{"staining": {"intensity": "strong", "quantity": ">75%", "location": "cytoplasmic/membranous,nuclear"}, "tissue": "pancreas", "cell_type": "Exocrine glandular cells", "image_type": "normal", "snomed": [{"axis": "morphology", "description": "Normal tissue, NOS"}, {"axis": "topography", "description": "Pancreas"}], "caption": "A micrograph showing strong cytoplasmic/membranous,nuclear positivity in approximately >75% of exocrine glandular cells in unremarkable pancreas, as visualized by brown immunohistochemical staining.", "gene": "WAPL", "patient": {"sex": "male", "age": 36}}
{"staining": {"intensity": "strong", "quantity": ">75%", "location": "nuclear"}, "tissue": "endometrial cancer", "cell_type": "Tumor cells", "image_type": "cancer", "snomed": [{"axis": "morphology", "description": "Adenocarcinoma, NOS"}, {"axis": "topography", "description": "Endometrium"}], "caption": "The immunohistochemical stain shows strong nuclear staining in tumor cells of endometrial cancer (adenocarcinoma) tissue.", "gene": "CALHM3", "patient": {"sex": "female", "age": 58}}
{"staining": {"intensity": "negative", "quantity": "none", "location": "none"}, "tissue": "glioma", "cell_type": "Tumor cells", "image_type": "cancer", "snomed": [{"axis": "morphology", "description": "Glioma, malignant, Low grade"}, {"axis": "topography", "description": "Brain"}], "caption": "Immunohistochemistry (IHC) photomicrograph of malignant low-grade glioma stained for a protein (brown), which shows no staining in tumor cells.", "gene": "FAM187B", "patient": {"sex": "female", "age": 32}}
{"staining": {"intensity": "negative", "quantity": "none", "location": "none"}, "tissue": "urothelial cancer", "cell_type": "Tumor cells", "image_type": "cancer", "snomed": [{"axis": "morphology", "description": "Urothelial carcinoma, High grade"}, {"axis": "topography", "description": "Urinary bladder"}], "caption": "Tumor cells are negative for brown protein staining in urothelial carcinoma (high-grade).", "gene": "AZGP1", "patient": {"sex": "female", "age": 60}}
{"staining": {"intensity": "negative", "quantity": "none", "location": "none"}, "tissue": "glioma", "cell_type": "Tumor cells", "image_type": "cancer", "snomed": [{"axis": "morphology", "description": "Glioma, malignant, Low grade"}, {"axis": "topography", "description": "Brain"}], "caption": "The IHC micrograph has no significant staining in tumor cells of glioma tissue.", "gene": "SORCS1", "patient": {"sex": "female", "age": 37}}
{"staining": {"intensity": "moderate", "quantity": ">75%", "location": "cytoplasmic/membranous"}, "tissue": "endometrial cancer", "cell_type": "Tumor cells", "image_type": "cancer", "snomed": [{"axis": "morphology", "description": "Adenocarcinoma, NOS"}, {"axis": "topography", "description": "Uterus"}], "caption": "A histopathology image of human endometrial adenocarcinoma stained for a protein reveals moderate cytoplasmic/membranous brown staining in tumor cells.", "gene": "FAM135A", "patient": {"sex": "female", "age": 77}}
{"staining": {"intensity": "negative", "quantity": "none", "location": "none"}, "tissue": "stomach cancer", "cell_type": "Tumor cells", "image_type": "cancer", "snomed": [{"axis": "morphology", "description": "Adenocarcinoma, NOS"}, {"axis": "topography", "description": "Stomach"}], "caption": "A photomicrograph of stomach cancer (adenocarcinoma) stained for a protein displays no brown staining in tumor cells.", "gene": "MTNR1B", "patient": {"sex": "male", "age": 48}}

----

> Exercise aim:
Word for word, copy the material above.

> Output of the exercise:
{"staining": {"intensity": "strong", "quantity": ">75%", "location": "cytoplasmic/membranous,nuclear"}, "tissue": "pancreas", "cell_type": "Exocrine glandular cells", "image_type": "normal", "snomed": [{"axis": "morphology", "description": "Normal tissue, NOS"}, {"axis": "topography", "description": "Pancreas"}], "caption": "A micrograph showing strong cytoplasmic/membranous,nuclear positivity in approximately >75% of exocrine glandular cells in unremarkable pancreas, as visualized by brown immunohistochemical staining.", "gene": "WAPL", "patient": {"sex": "male", "age": 36}}
{"staining": {"intensity": "strong", "quantity": ">75%", "location": "nuclear"}, "tissue": "endometrial cancer", "cell_type": "Tumor cells", "image_type": "cancer", "snomed": [{"axis": "morphology", "description": "Adenocarcinoma, NOS"}, {"axis": "topography", "description": "Endometrium"}], "caption": "The immunohistochemical stain shows strong nuclear staining in tumor cells of endometrial cancer (adenocarcinoma) tissue.", "gene": "CALHM3", "patient": {"sex": "female", "age": 58}}
{"staining": {"intensity": "negative", "quantity": "none", "location": "none"}, "tissue": "glioma", "cell_type": "Tumor cells", "image_type": "cancer", "snomed": [{"axis": "morphology", "description": "Glioma, malignant, Low grade"}, {"axis": "topography", "description": "Brain"}], "caption": "Immunohistochemistry (IHC) photomicrograph of malignant low-grade glioma stained for a protein (brown), which shows no staining in tumor cells.", "gene": "FAM187B", "patient": {"sex": "female", "age": 32}}
{"staining": {"intensity": "negative", "quantity": "none", "location": "none"}, "tissue": "urothelial cancer", "cell_type": "Tumor cells", "image_type": "cancer", "snomed": [{"axis": "morphology", "description": "Urothelial carcinoma, High grade"}, {"axis": "topography", "description": "Urinary bladder"}], "caption": "Tumor cells are negative for brown protein staining in urothelial carcinoma (high-grade).", "gene": "AZGP1", "patient": {"sex": "female", "age": 60}}
{"staining": {"intensity": "negative", "quantity": "none", "location": "none"}, "tissue": "glioma", "cell_type": "Tumor cells", "image_type": "cancer", "snomed": [{"axis": "morphology", "description": "Glioma, malignant, Low grade"}, {"axis": "topography", "description": "Brain"}], "caption": "The IHC micrograph has no significant staining in tumor cells of glioma tissue.", "gene": "SORCS1", "patient": {"sex": "female", "age": 37}}
{"staining": {"intensity": "moderate", "quantity": ">75%", "location": "cytoplasmic/membranous"}, "tissue": "endometrial cancer", "cell_type": "Tumor cells", "image_type": "cancer", "snomed": [{"axis": "morphology", "description": "Adenocarcinoma, NOS"}, {"axis": "topography", "description": "Uterus"}], "caption": "A histopathology image of human endometrial adenocarcinoma stained for a protein reveals moderate cytoplasmic/membranous brown staining in tumor cells.", "gene": "FAM135A", "patient": {"sex": "female", "age": 77}}
{"staining": {"intensity": "negative", "quantity": "none", "location": "none"}, "tissue": "stomach cancer", "cell_type": "Tumor cells", "image_type": "cancer", "snomed": [{"axis": "morphology", "description": "Adenocarcinoma, NOS"}, {"axis": "topography", "description": "Stomach"}], "caption": "A photomicrograph of stomach cancer (adenocarcinoma) stained for a protein displays no brown staining in tumor cells.", "gene": "MTNR1B", "patient": {"sex": "male", "age": 48}}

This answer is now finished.